Матвей валил все на Шахрая, потому что именно тот втра©ил его, втолкнул в эту круговерть, повесил ему на шею эту гирю — колхоз. Правда, три года назад он, Матвей, кажется, был моложе на добрый десяток лет, совсем был пацаном, и предложение и рекомендация Шахрая воспринимались им как знак особого доверия. Он с головой влез в новую работу, в новую свою должность. А Шахрай тоже получил новое назначение, взлетел сразу высоко и круто, отбыл в Минск, в столицу. И больше они не виделись. Поначалу перезванивались, слушали голос друг друга, и голоса их год от года тускнели, словно расстояние между Минском и Князьбором все время увеличивалось, увеличивалось, пока не достигло некой критической точки и не оборвалось их телефонное приятельство. Матвей продолжал следить за Шахраем по газетам, но это скорее было подобно слежению за тенью, потому что в тех газетных упоминаниях Шахрай как человек расплывался, был отделен от того, каким знал его Матвей, он походил на себя не более, чем туча в небе походит на свою тень на земле. И Шахрай представлялся Матвею и тучей, и тенью одновременно. Матвею казалось, что он должен раздаться телом, внушительности требовали высокие обязанности его.
Но годы и положение внешне никак не отпечатались на бывшем начальнике Ро-вды, он сумел себя сохранить и здесь, в Минске, таким, каким был и на Полесье.
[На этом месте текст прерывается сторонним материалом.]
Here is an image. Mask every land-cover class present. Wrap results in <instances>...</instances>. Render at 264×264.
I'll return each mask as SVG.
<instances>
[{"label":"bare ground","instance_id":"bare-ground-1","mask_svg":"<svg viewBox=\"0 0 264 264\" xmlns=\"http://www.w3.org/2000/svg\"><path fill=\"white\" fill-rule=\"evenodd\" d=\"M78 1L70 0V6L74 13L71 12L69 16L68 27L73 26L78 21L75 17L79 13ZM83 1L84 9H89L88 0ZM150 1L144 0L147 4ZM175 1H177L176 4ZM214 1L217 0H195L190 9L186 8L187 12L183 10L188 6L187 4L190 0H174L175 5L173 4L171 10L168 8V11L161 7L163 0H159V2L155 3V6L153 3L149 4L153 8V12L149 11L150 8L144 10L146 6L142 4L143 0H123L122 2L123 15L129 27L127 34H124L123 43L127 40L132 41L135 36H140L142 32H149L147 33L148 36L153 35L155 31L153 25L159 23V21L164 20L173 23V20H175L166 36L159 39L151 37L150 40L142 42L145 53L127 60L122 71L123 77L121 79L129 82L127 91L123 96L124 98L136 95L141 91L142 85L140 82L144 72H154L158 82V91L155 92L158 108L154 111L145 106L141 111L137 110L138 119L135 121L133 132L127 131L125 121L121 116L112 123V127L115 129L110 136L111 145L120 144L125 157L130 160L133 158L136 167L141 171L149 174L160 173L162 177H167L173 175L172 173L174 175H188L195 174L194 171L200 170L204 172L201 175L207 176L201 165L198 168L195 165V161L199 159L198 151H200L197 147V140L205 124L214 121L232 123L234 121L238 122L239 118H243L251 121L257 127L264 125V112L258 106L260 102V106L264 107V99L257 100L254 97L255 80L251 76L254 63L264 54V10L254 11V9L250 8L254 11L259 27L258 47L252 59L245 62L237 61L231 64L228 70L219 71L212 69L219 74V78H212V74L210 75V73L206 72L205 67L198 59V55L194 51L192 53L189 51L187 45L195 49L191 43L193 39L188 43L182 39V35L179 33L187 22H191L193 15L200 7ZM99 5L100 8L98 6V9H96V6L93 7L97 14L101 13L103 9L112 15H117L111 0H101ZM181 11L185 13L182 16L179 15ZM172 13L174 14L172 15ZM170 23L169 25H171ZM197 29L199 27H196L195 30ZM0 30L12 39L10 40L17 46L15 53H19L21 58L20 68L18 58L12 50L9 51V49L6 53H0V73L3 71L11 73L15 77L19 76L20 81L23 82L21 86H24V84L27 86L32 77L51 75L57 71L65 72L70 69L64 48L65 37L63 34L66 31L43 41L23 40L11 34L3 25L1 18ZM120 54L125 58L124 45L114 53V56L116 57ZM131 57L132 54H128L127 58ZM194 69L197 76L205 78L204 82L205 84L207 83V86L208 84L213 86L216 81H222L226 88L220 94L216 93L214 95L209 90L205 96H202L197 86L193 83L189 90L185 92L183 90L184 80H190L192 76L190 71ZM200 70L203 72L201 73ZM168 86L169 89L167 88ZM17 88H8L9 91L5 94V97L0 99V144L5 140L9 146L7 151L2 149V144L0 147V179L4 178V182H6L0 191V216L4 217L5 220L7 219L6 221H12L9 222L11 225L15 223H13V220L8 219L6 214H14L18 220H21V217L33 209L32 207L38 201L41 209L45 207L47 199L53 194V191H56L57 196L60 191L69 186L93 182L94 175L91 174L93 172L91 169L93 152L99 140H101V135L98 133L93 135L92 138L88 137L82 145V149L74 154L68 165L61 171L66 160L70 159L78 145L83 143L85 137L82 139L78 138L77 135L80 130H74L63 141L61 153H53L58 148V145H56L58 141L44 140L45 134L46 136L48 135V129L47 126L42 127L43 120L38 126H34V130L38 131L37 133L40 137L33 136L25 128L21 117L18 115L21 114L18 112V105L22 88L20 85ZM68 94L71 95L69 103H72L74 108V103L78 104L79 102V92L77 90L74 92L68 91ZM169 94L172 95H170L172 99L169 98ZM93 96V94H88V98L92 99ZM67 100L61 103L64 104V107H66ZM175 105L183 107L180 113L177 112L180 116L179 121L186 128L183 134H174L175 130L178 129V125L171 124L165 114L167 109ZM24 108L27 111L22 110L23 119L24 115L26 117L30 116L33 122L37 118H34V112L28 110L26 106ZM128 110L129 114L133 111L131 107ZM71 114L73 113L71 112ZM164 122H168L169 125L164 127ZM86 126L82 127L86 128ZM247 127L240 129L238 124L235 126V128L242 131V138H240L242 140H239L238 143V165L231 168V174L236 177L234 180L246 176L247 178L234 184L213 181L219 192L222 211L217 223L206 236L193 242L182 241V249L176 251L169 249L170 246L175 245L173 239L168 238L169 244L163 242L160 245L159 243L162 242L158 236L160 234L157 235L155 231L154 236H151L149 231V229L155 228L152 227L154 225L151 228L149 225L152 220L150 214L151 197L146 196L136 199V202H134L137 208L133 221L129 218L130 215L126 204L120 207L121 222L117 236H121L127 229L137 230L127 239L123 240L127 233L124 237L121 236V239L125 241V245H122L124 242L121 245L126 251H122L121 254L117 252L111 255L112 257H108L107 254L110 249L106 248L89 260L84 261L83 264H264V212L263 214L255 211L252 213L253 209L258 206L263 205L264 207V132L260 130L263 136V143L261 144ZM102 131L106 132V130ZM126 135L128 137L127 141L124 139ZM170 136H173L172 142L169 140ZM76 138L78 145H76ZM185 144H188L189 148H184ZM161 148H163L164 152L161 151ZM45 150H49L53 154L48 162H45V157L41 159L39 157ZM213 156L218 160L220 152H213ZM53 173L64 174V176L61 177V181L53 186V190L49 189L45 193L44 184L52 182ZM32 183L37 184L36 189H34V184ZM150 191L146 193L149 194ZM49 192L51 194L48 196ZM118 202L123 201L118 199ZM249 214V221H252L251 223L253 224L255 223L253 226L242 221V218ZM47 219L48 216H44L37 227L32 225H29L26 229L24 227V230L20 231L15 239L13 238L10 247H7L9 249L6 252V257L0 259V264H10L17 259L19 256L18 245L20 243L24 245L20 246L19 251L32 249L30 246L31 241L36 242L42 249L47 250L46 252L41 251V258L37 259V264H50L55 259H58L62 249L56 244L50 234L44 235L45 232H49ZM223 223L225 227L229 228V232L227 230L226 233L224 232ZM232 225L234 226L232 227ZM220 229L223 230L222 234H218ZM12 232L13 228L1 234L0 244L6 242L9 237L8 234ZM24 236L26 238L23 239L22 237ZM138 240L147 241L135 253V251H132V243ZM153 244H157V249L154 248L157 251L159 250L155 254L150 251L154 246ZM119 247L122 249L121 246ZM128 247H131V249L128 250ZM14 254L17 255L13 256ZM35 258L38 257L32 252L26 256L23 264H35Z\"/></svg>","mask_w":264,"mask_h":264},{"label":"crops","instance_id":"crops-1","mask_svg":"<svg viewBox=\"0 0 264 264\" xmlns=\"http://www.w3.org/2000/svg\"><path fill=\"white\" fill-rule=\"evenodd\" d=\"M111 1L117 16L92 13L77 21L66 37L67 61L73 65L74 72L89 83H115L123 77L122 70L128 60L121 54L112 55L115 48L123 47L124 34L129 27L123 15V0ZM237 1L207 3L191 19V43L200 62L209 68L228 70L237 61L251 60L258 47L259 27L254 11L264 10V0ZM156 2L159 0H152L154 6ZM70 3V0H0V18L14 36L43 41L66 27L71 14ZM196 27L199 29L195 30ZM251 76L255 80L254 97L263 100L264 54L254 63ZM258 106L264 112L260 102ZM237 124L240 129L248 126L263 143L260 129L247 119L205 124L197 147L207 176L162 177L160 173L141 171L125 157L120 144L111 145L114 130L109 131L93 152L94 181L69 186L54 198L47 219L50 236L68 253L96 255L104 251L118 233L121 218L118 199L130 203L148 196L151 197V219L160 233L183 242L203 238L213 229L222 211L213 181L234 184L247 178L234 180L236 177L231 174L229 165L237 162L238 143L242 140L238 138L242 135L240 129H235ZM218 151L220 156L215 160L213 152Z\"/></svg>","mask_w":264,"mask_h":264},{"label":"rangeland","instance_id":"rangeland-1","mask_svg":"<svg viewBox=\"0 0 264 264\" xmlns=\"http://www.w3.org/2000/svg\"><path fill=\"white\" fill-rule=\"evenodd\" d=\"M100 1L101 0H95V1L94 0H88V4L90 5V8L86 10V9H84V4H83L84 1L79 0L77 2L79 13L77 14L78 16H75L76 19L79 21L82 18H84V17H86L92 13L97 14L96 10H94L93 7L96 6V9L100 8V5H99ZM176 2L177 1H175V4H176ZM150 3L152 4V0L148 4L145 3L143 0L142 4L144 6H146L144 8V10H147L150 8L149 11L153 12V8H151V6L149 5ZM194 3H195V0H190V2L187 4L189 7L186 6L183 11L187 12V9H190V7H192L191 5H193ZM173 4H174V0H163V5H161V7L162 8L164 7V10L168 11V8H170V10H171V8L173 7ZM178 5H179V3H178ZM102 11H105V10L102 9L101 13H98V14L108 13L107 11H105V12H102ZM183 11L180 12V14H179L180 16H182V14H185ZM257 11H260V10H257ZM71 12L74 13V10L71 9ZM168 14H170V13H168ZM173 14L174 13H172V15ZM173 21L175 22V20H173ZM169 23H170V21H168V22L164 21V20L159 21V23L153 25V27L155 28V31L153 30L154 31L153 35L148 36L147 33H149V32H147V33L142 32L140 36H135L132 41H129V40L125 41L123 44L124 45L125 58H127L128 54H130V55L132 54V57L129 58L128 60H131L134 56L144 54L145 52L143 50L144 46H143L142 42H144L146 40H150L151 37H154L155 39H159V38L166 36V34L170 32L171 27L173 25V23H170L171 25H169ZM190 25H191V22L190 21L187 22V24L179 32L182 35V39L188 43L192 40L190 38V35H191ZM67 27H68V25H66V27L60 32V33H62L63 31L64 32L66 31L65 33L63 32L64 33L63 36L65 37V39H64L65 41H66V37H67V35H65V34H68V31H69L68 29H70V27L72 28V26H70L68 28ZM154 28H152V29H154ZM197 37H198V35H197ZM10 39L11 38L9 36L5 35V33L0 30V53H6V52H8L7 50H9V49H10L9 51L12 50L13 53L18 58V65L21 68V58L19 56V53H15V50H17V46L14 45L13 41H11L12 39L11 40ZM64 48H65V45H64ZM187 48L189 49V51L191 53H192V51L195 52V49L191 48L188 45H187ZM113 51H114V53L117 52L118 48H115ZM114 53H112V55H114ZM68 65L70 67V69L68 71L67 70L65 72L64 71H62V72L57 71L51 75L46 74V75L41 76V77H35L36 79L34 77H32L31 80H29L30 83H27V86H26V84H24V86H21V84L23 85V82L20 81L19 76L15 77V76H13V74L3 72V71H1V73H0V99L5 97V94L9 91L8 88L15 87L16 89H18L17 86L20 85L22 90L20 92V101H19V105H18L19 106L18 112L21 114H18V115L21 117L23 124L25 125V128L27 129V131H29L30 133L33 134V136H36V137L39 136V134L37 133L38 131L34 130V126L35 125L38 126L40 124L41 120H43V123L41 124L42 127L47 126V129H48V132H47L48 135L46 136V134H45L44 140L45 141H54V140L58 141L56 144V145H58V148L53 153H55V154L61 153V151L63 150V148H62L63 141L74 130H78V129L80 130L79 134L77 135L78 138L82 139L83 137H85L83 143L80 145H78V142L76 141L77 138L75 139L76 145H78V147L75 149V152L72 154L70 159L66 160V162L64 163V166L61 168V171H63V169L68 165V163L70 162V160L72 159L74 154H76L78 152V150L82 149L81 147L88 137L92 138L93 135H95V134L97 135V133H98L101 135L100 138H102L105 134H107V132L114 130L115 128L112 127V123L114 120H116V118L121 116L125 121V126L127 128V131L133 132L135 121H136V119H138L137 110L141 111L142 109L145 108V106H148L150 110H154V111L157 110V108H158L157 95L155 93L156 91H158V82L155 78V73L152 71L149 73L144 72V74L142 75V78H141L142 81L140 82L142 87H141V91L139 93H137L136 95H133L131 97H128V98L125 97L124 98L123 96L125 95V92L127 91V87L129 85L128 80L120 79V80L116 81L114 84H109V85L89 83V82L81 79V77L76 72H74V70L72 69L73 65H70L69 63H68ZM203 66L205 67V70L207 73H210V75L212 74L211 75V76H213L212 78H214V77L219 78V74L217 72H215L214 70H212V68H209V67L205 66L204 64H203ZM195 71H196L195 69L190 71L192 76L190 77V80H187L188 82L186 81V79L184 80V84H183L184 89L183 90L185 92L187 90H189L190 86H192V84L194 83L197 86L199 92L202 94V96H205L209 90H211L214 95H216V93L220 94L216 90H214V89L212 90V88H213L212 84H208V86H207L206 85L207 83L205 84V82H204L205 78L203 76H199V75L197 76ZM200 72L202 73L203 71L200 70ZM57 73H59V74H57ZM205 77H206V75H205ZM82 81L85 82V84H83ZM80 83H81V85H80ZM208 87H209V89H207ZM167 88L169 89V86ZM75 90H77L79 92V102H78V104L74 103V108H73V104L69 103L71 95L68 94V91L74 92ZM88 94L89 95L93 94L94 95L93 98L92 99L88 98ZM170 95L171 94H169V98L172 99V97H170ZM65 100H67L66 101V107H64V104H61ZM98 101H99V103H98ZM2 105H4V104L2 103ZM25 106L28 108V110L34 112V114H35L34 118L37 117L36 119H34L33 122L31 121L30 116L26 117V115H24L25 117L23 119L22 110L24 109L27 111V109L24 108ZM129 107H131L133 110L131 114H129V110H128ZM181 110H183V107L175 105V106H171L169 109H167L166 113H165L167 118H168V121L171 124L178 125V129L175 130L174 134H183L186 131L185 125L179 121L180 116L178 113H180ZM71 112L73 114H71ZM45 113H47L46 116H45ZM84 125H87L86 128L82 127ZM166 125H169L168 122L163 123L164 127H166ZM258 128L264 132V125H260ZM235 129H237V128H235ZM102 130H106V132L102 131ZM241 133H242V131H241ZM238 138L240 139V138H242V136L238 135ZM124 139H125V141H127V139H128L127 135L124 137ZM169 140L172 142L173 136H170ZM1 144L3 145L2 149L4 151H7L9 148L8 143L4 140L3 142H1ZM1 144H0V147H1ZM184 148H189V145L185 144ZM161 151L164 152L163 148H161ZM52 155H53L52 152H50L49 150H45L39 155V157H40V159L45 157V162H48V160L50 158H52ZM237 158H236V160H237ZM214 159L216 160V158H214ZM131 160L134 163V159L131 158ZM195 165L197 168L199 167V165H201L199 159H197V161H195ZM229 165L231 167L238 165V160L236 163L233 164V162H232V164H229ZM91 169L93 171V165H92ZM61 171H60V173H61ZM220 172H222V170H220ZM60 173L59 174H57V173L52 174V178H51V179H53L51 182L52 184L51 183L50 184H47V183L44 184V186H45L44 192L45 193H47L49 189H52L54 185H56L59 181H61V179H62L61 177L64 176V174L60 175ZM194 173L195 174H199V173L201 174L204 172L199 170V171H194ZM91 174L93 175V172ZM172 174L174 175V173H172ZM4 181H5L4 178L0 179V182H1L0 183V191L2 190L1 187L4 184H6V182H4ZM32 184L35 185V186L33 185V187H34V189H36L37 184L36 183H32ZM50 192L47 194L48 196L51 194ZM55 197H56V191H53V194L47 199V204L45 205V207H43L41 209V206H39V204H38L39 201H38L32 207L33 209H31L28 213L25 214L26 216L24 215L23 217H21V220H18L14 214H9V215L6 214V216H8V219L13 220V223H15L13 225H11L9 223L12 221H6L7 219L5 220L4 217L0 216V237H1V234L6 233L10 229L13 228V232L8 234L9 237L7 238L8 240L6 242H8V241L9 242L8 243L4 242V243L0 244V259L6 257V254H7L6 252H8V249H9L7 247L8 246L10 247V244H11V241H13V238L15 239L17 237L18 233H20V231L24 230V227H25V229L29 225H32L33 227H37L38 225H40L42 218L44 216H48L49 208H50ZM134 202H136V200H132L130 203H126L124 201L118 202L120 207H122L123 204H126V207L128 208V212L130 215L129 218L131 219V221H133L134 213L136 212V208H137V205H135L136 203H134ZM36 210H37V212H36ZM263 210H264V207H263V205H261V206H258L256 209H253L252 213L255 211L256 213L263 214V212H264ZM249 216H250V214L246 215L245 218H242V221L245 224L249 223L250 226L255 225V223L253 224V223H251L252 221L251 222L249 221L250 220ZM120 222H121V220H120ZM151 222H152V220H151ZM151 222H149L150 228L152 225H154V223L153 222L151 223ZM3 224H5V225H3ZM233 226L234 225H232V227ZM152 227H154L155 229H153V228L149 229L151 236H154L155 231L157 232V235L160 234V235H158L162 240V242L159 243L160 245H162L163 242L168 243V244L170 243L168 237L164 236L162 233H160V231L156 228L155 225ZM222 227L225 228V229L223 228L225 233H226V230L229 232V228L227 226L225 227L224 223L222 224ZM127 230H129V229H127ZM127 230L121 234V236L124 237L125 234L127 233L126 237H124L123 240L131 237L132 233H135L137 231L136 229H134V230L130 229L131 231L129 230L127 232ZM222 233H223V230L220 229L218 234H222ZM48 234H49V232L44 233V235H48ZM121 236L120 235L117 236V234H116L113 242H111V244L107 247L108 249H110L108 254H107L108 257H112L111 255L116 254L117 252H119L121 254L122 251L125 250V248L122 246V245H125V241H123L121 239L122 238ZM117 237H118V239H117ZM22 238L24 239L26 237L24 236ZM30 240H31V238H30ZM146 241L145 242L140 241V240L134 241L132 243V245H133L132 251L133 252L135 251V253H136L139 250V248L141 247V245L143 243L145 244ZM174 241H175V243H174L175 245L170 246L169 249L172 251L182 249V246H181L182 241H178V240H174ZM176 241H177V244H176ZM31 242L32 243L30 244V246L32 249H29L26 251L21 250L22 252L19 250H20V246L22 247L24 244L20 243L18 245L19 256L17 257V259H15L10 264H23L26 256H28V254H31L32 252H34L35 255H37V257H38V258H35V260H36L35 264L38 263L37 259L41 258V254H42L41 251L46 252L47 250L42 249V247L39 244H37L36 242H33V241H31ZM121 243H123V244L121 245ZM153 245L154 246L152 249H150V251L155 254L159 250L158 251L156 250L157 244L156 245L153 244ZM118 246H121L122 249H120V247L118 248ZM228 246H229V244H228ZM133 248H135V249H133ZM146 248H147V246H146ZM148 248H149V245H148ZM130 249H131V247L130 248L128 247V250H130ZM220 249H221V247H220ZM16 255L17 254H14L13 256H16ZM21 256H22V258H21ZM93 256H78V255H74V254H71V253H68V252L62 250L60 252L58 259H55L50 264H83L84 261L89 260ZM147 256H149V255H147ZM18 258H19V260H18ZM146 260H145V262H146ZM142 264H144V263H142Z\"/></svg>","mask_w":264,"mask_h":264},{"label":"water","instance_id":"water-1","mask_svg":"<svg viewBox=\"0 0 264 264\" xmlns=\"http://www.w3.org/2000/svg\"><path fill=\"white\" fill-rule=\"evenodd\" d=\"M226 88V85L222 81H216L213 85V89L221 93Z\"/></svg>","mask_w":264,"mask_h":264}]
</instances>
И родинка его знаменитая, как след, оставленный пулей от выстрела в упор, родинка, за которую, бреясь, Шахрай каждый раз дрожал, цела и невредима, сидела, как и положено ей, на прежнем месте, судьбой посаженная. Только когда уже Шахрай обнял Матвея и Матвей доверился его объятиям, сам сгреб его в обе руки, почувствовал: не тот уже Олег Викторович. Не тот, хотя и морщин на лице Шахрая, пожалуй, поубавилось, и меньше сутулился он сейчас, но меньше стало в нем и костей. Их вроде и раньше было немного, но они все же ощущались. И не только ощущались, в иные минуты Олег Викторович казался Матвею даже костисто-громоздким, с таким Шахраем и на широкой дороге трудно было разминуться. Матвей, купаясь с ним в речке или парясь в главковской баньке, только удивлялся: откуда что бралось в Шахрае, таким разным он мог предстать перед теми, кто его хорошо знал, как он мог казаться внушительным при этих синенько выпирающих костях, при этой своей сутулости, прогонистости, переломить ведь надвое любой может. Теперь же у Шахрая, казалось, вынули и бледные зачатки костей, они не прощупывались. И вовсе не безморщинным выглядело его лицо вблизи, оно просто обрыхдело, будто слегка присыпанное золой или потянутое сероватой пленкой.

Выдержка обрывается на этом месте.